Виталий Юрьевич подскочил, ударившись коленом об угол стола, схватил бутылку, расплескав некоторую часть содержимого, и, расталкивая стены, стал протискиваться навстречу к Владиславу – в глазах его была угроза, зубы скрежетали от ненависти, а голова закружилась, и спустя мгновение он расстелился плашмя по линолеуму, пуская слюни и храпя, как престарелый сосед по палате…

Еще не до конца проснувшись, обливаясь горячечной испариной, в запутанном полубреду Владислав скинул с себя одеяло, под которым оказалась выщербленная пустота, несбывшиеся очертания рассеянного тела, которое постепенно возвращалось, сгущалось в пульсирующую дымку непрекращающейся психической боли.
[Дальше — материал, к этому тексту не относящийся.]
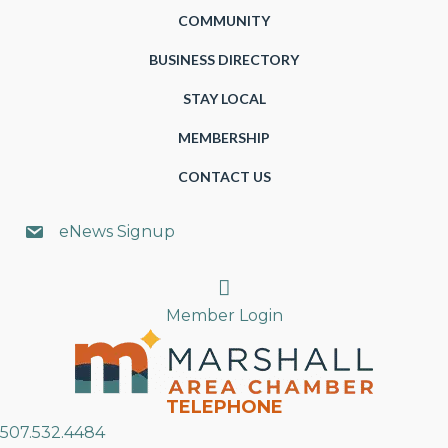
COMMUNITY
BUSINESS DIRECTORY
STAY LOCAL
MEMBERSHIP
CONTACT US
eNews Signup
Search
Member Login
TELEPHONE
507.532.4484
«Я умер? Нет… Не умер, – на секунду поддавшись путаным сновидениям, Владислав полушепотом обратился к пустоте палаты с вопросом. – Пап, ты тут? Нет… Тебя нет… Нигде. Я по тебе тоскую… Не хватает наших шахматных партий. Очень сильно не хватает. Твоей мудрости… Неужели ты и вправду… Умер».

Умер.

Владислав поднялся, нарушив тишину в ночной палате липким шлепаньем босых ступней по вязкому, протаптывающемуся, как трясина, линолеуму. Он двинулся сквозь густую темноту в сторону двери, в сторону коридора, где звонил телефон. Возможно ли, что это отец?! Владислав вышел в коридор, где было прохладно и пусто.

«Я иду!» – прошептал он, слыша дребезжание телефона в собственном сердце. Он еще не знал, что будет говорить, наверное следовало сказать – я неизлечимо болен или, может быть, я умираю! – но маловероятно, что покойника это взволновало бы. Владислав добрался до сестринского поста, где горела лампа, лежала раскрытая тетрадь со стихотворениями и утопал в черной вязкости сна телефонный аппарат.

Владислав снял трубку.

«Аллё, пап, это ты?!»

«Да, сынок. Это я».

«Господи… Как ты?!»

«Хорошо, Влад. Нормально».

«Я по тебе так скучал, пап… Ты представить себе не можешь! Я не знаю, что мне делать… Я так страдал!»

«Знаю, Влад».

«И все?! Это все, что ты скажешь?!»

Тишина.

«Аллё, пап?! – Владислав вцепился в трубку. – Ты там?! Ответь, пожалуйста!»

Гудки.

Он почувствовал, что это конец и, задыхающийся, вслушивающийся в удаляющиеся звуки, Владислав ощущал, что ему больше не представится случая узнать у отца, была ли какая-то цель, какой-то смысл в том, что он родился? И какого пути ему необходимо придерживаться, какие поступки необходимо совершать, чтобы, в конце концов, заполнить пробел, убрать несоответствие, и перешагнув порог жизни, беспрепятственно слиться с отцом в посмертности, в пустоте небытия, где он воссоединится с отцом на высшем градусе осознанной бестелесности, на кульминационной стадии всемирного распада!

Но, к сожалению, не успел. Владислав еще долго сидел, как всегда в отсутствующей позе, слушай, как в бездыханной трубке, приставленной к его уху, вновь и вновь прокатывается паровозными свистками аритмический гудок израненного сердца, опущенного на рычаги.